The PUNCH: The Independent Corrupt Practices and Other Related Offences Commission has seized no fewer than 97 property from different individuals in the past four years. The list of seized assets include 33 buildings, plots of land and a factory forfeited to the Federal Government by a former accountant with the Joint Admission and Matriculation Board, Dr Jimoh Olatunde. The anti-graft agency disclosed these to Sunday PUNCH in response to a Freedom of Information request.
The Guardian: Stakeholders in the nation’s food and agriculture value chain have said that unless urgent steps are taken by the Federal Government, the massive destruction to farmlands by the recent floods may result in a severe hunger crisis in 2023. Aside from financial losses incurred by farmers and agribusiness entrepreneurs, the destruction has been estimated to put 25.3million people across 26 states and the Federal Capital Territory (FCT) in acute food crisis between June and August next year.

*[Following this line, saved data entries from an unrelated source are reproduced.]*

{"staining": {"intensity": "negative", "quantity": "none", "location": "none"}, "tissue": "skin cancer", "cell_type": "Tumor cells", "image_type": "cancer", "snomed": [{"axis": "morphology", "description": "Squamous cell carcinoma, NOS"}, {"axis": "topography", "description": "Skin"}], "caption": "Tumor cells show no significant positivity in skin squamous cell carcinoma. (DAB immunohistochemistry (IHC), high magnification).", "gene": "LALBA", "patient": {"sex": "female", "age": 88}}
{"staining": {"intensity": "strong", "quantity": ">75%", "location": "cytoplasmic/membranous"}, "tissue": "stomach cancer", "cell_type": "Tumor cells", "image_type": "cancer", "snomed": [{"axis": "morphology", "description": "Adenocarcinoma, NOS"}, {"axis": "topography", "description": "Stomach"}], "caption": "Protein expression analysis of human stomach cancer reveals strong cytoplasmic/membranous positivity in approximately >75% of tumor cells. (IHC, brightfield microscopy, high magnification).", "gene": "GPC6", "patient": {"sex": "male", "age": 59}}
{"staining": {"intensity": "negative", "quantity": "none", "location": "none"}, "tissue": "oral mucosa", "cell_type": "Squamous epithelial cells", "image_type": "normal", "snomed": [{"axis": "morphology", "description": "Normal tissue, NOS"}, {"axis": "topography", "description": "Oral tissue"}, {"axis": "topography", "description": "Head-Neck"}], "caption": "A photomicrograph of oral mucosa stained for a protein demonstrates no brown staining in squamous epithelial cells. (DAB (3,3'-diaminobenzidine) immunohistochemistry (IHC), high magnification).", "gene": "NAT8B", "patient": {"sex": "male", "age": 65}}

This Day: Indications have emerged that politicians who stashed billions of Naira outside the banking system to prosecute the 2023 general election have moved against the planned reintroduction and redesign of Nigeria’s currency by the Central Bank of Nigeria (CBN), THISDAY has learnt. These politicians, it was learnt, have mobilised the National Assembly to pass a resolution against the Naira redesign as several lawmakers may have stockpiled cash for the 2023 general election.
The Nation: The naira yesterday recorded major gain against the dollar, closing at N680/$ at the parallel market in a new wave of sustained recovery after weeks of depreciation. The recovery of the local currency is linked to ease in dollar demand and release of huge dollars by forex speculators who wanted to take advantage of previous rate spike in the market.
Daily Trust: Despite passing the Petroleum Industry Act (PIA) 2021 and a host of ongoing reforms, the hiccups in the oil and gas industry are yet to abate, and have plunged oil production to record low in the past two years. In this report, Daily Trust on Sunday ex-rays the various factors responsible for the decline in oil production, ranging from a drop in exploration activities as rig count, a major tool for oil drilling, dropped by about 36 per cent since 2019, to massive reports of crude oil theft, as well as the shutting in of drilled crude across selected oil wells over the fear that it could be stolen through the pipes. Hydrocarbon is currently extracted from 323 developed fields in both onshore and offshore terrains, according to the Nigeria Upstream Petroleum Regulatory Commission (NUPRC). These fields, which either contain crude oil, condensates or natural gas reservoirs, are connected to 265 production processing stations, after which the stabilised oil and gas are exported via 31 export terminals.
Thank you for reading, that is all for today, see you again tomorrow for a review of Nigerian newspapers.